Doctor Ludovic Zamenhof, Doctor of Medicine, the inventor of Esperanto, was born on December 3rd (15th N.S.), 1859, at Bialystok (Bjelostok), in the Government of Grodno, West Russia, where he spent his boyhood.[8] The inhabitants of Bjelostok were of four different nationalities, Russians, Poles, Germans, and Jews, all speaking different languages, and generally on bad terms with each other. The boy’s impressionable nature caused him to reflect that this animosity was occasioned by diversity of language, and thus the first seeds of the idea of an International Language were sown. Even at an early age Dr. Zamenhof came to the conclusion that an international language was possible only if it were neutral, belonging to no nationality in particular. When he passed from the Bjelostok gymnasium to the second classical school at Warsaw he was for some time allured by the dead languages, and dreamed of travelling through the world to revive one of them for common use, but he was eventually convinced that this was impracticable owing to the mass of grammatical forms and ponderous dictionaries of those languages.
Footnote:
[8] Dr. Zamenhof died at Warsaw on April 14th, 1917.
In his boyhood he learnt French and German, and began to work out the idea of his new language, but when, in the 5th Class of the Gymnasium, he began to study English, the simplicity of its grammar was a revelation to him, and his own grammar soon melted down to a few pages without causing any loss to the language.
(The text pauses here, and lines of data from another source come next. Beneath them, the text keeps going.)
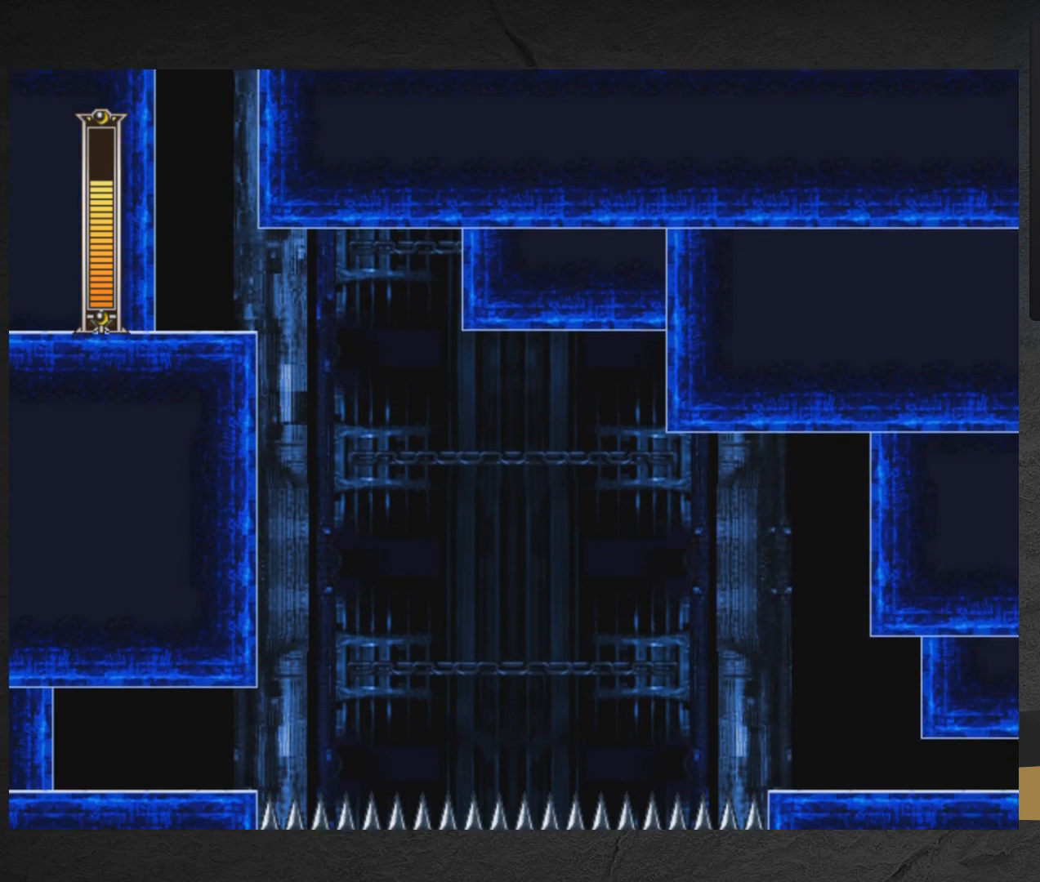
{"buttons": [], "right_stick": "center", "events": [[217, "A", "up"], [233, "DPAD_RIGHT", "up"]]}
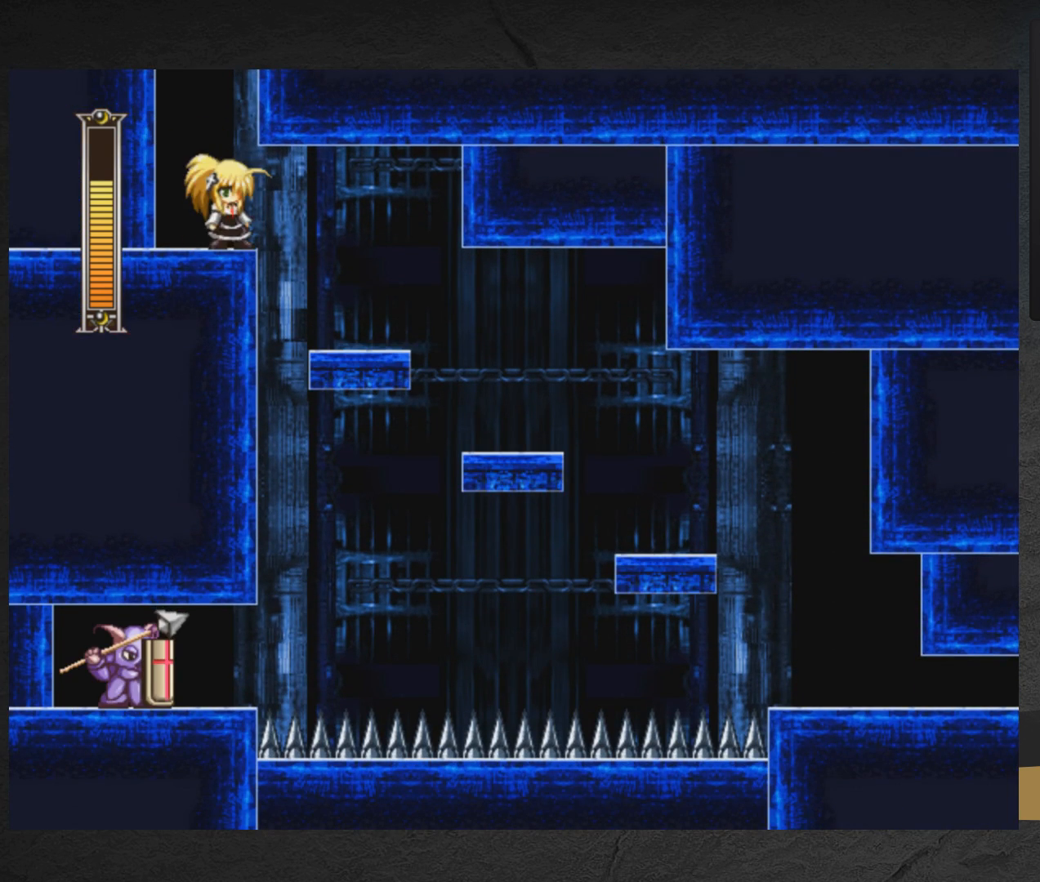
{"buttons": ["A"], "right_stick": "center", "events": [[17, "DPAD_RIGHT", "down"], [117, "A", "down"], [283, "DPAD_RIGHT", "up"], [367, "DPAD_LEFT", "down"], [467, "DPAD_LEFT", "up"]]}
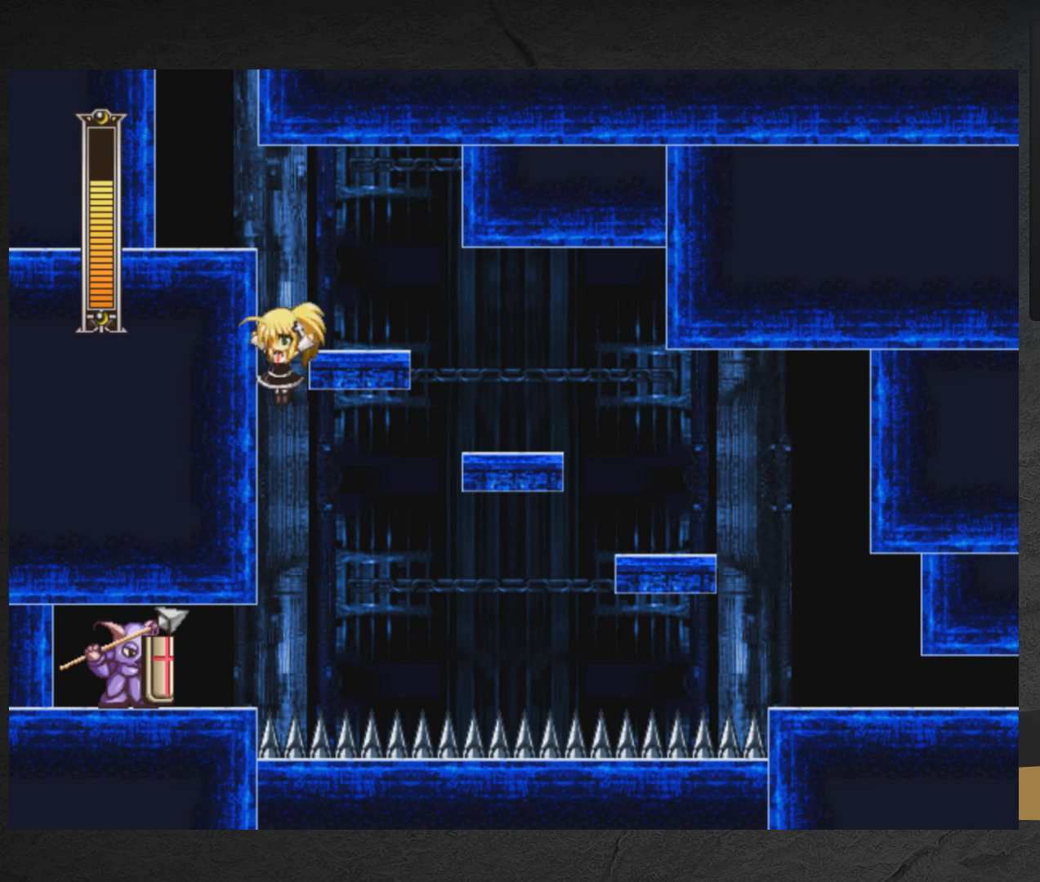
{"buttons": ["A"], "right_stick": "center", "events": []}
But his giant vocabularies left him no peace of mind.
He tried to use similar economy in his dictionary as in the grammar, thinking that it did not matter what form a word took if it had a given meaning; so he began to invent words, taking care only that they should be as short as possible. For instance, he argued that the word "conversation" has 12 letters; why should not the same idea be conveyed by two, say, "pa"? He tried this by simply writing the shortest and most easily pronounced mathematical series of joined letters, and these he gave a defined meaning, e.g., ab, ac, ad, ... ba, ca, da, ... eb, ec, ed, ... etc. He, however, soon abandoned this idea, as he found these invented words very difficult to learn, and hard to remember, and thus he came to the conclusion that the word material for the dictionary must be Romance-Teutonic, changed only as regularity and other important conditions of the language required. He soon remarked that the present spoken languages possessed an immense store of ready-made international words known by all nations, and he commenced at once to make use of this unlimited supply.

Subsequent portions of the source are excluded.